In [1]:
import pandas as pd
import numpy as np
import  re



In [None]:
"""
# Project Description:
This project addresses a common challenge faced by the client: managing user email data for marketing campaigns. 
The client had a dataset where a single table contained 10 columns of manually entered user email IDs. 
Due to multiple entries per user and the same email appearing across different columns, the client required a consolidated list of unique email addresses.

The goal was to ensure that marketing emails are not sent multiple times to the same user, thereby optimizing email credits and improving campaign efficiency. Additionally, this unique email list could be used for targeted advertising on platforms like Google and Facebook, enhancing the reach and effectiveness of ads.
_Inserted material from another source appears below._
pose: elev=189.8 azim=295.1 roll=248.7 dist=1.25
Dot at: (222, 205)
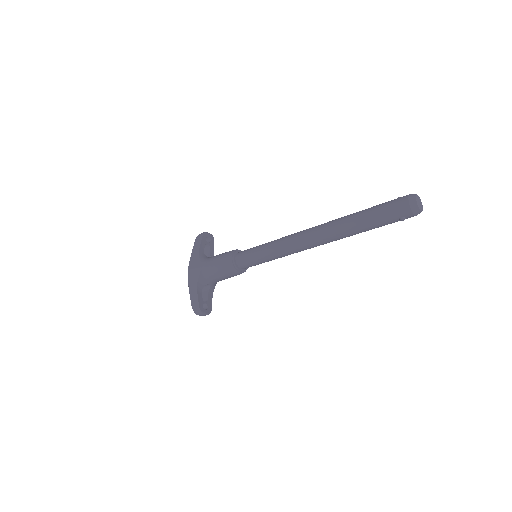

To solve this, I developed a Python Streamlit application that allows the client to upload their dataset. 
The application processes the data and generates a single CSV file containing a consolidated, deduplicated list of unique email addresses. 
This output file enables the client to efficiently run email marketing campaigns and improve audience targeting through data integration with Google and Facebook Ads.
Streamlit app is named as "email_merge.py"
"""


# For displaying output which can be scrolled if too big, if you wish you can remove this as my client had more than 70 rows of data i had to keep it.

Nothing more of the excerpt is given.